Porque o Brasil não pode abrir mão de 31 anos do MCTI

Vanderlan UNespDuas questões me levaram a escrever esta nota sobre a fusão do Ministério da Ciência, Tecnologia e Inovação com o Ministério das Comunicações que está sendo proposta pelo Sr. Michel Temer, em exercício da presidência do Brasil, em função do afastamento da presidente Dilma Rousseff por 180 dias. A primeira foi levada por uma infinita amargura de ver que o Brasil levou 31 anos para estruturar um Ministério que mudou a cara do País. Foi só após este período que o sistema de pesquisa foi estruturado. O salto qualitativo alcançado na pesquisa básica/pesquisa aplicada em áreas estratégicas foi substancial. Apenas destaco alguns exemplos como a agronomia, bioenergia, petróleo de águas profundas, nanotecnologia, entre outras, não obstante as crises econômicas cíclicas que ocorreram neste período. A segunda vem da questão hoje em pauta nos países com economias desenvolvidas e forte atividade de pesquisa financiada pelo governo e pelas empresas: a qualidade de vida das pessoas e o nível de desenvolvimento das nações dependem da velocidade e eficácia com que estas produzem, absorvem e utilizam as pesquisas científicas, tecnológicas e as inovações oriundas de um lastro de conhecimento de excelência.

Destaco aqui alguns fatos históricos que nos remetem ao passado já que o ditado popular “brasileiro tem memoria curta” torna-se cada dia mais real nos dias atuais! Por que o MCTI não pode ser descaracterizado? Principalmente no meio de uma crise política sem precedentes, marcada pela deformidade da prática antiga do fisiologismo que contamina o Brasil.

O sistema nacional de ciência e tecnologia institucionalizado pelo Estado brasileiro ainda se encontra em consolidação. Qualquer desarranjo na sua estrutura pode causar um tremendo retrocesso de tudo que foi construído ao longo de quase 70 anos de muito trabalho. Nos anos 50, o Brasil tinha pouquíssimos cientistas e pesquisadores; as investigações científicas nas universidades eram quase inexistentes assim como uma pós-graduação estruturada. Não havia engenheiros ou especialistas envolvidos em pesquisa tecnológica em setores básicos da indústria; os parques industriais eram completamente incipientes, sem falar da ausência da cultura de inovação nas empresas.

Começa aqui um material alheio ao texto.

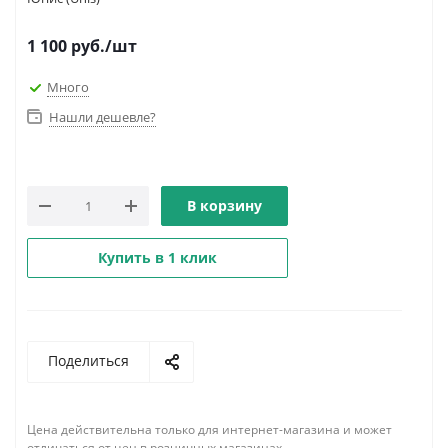
1 100
руб.
/шт
Много
Нашли дешевле?
В корзину
Купить в 1 клик
Поделиться
Цена действительна только для интернет-магазина и может
отличаться от цен в розничных магазинах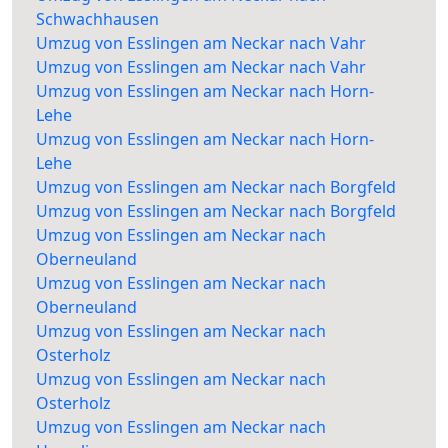
Schwachhausen
Umzug von Esslingen am Neckar nach Vahr
Umzug von Esslingen am Neckar nach Vahr
Umzug von Esslingen am Neckar nach Horn-
Lehe
Umzug von Esslingen am Neckar nach Horn-
Lehe
Umzug von Esslingen am Neckar nach Borgfeld
Umzug von Esslingen am Neckar nach Borgfeld
Umzug von Esslingen am Neckar nach
Oberneuland
Umzug von Esslingen am Neckar nach
Oberneuland
Umzug von Esslingen am Neckar nach
Osterholz
Umzug von Esslingen am Neckar nach
Osterholz
Umzug von Esslingen am Neckar nach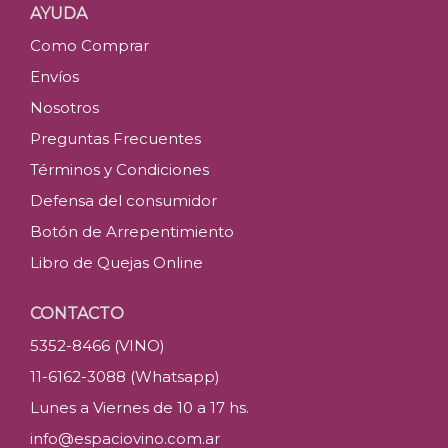
AYUDA
Como Comprar
Envíos
Nosotros
Preguntas Frecuentes
Términos y Condiciones
Defensa del consumidor
Botón de Arrepentimiento
Libro de Quejas Online
CONTACTO
5352-8466 (VINO)
11-6162-3088 (Whatsapp)
Lunes a Viernes de 10 a 17 hs.
info@espaciovino.com.ar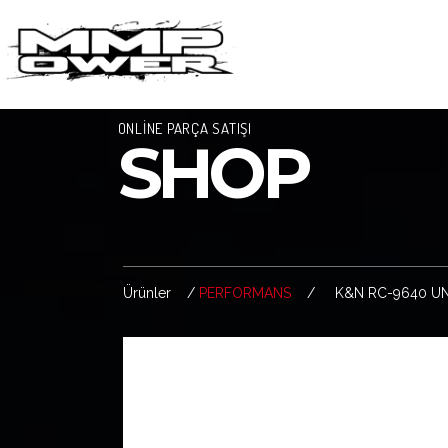
ONLİNE PARÇA SATIŞI
SHOP
Ürünler /
PERFORMANS
/ K&N RC-9640 UNIV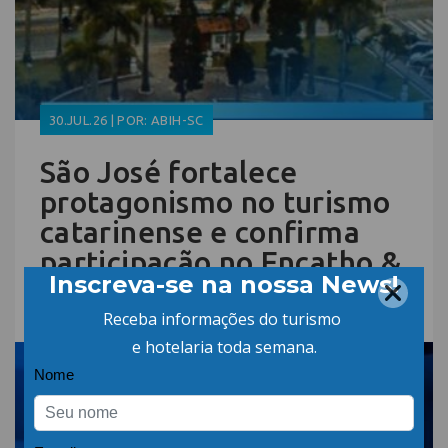
30.JUL.26 | POR: ABIH-SC
São José fortalece
protagonismo no turismo
catarinense e confirma
participação no Encatho &
Exprotel 2026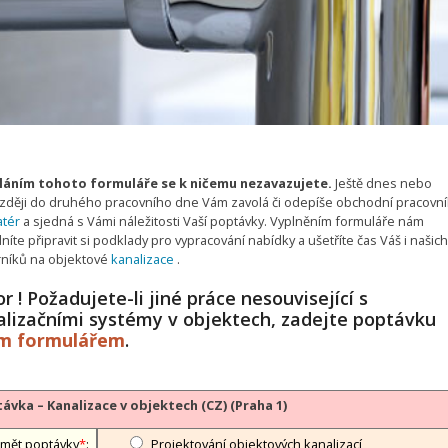
áním tohoto formuláře se k ničemu nezavazujete.
Ještě dnes nebo
zději do druhého pracovního dne Vám zavolá či odepíše obchodní pracovník
atér
a sjedná s Vámi náležitosti Vaší poptávky. Vyplněním formuláře nám
íte připravit si podklady pro vypracování nabídky a ušetříte čas Váš i našich
níků na objektové
kanalizace
.
r ! Požadujete-li jiné práce nesouvisející s
alizačními systémy v objektech, zadejte poptávku
ým formulářem
.
ávka – Kanalizace v objektech (CZ) (Praha 1)
mět poptávky
*
:
Projektování objektových kanalizací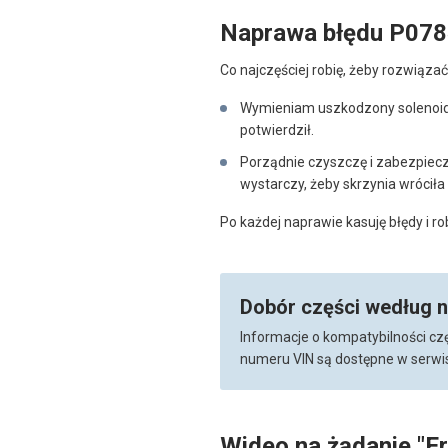
Naprawa błędu P07
Co najczęściej robię, żeby rozwiąza
Wymieniam uszkodzony solenoid 4
potwierdził.
Porządnie czyszczę i zabezpiec
wystarczy, żeby skrzynia wróciła 
Po każdej naprawie kasuję błędy i r
Dobór części według 
Informacje o kompatybilności cz
numeru VIN są dostępne w serwis
Wideo na żądanie "E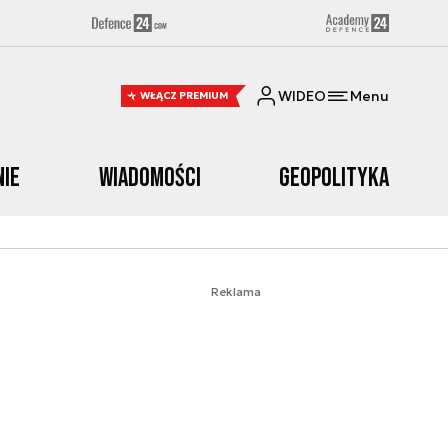
WIDEO
Menu
WŁĄCZ PREMIUM
nie
Wiadomości
Geopolityka
Reklama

Se a memória não me falha, na década de 20, a Academia Brasileira de Ciências (ABC) propôs a criação de um Conselho Nacional de Pesquisa (CNPq), referendado em 1936 pelo então presidente Getúlio Vargas, que recomendou a criação de um Conselho de Pesquisas Experimentais voltado para atividades agrícolas. Uma década após este acontecimento, o Almirante Álvaro Alberto propôs que a ABC intercedesse junto ao governo para a criação do CNPq. Foram muitas reuniões e discussões e mesmo assim, apenas em 1948, a ideia do Almirante Álvaro Alberto de criação do CNPq foi apresentada pelo deputado José Pedroso Júnior. No entanto, a mesma não foi bem recebida naquele momento e a criação do CNPq continuou como projeto. O trabalho de muitos cientistas sonhadores e políticos da época, que acreditavam que o país tinha que institucionalizar um sistema de ciência e tecnologia nacional continuou, e só em 1951 foi oficializada a criação da fundação do CNPq (17 de abril). Logo em seguida foi a vez da Capes (11 de julho), outra instituição fundamental para o salto qualitativo dos cursos de pós-graduação em todas as áreas do conhecimento implantadas por todas as regiões brasileiras. Estes dois acontecimentos foram muito importantes e marcaram o início do sistema de educação e pesquisa científica institucionalizada no País.

Com a criação do CNPq e da Capes, o alicerce para a pesquisa científica foi montado e bastante favorecido pela criação do Banco Nacional de Desenvolvimento Econômico (BNDE), Projeto de Lei no. 1.628, 20/06/1952. Outras instituições importantes para a estruturação do sistema de ciência e tecnologia foram formadas como o Fundo de Desenvolvimento Tecnológico e Científico (Funtec), Resolução 146, 29/05/1964, e a Financiadora de Estudos e Projetos (Finep), Decreto-Lei no 719 de 1969. Convém destacar aqui a criação da Fapesp no Estado de São Paulo, que contribuiu de forma marcante para a consolidação das agencias de fomentos em todo o país, hoje considerada uma instituição de apoio à pesquisa de classe mundial. Prevista na Constituição Estadual de 1947, só foi criada só em 1960 (Lei Orgânica 5.918, de 18 de outubro de 1960), passando a funcionar de forma perene, efetivamente 2 anos após, em 1962 (Decreto 40.132, de 23 de maio de 1962). A Fapesp é um bom exemplo de que aplicação em ciência e tecnologia é investimento, não despesa, evidenciado hoje, na força cientifica e tecnológica de São Paulo.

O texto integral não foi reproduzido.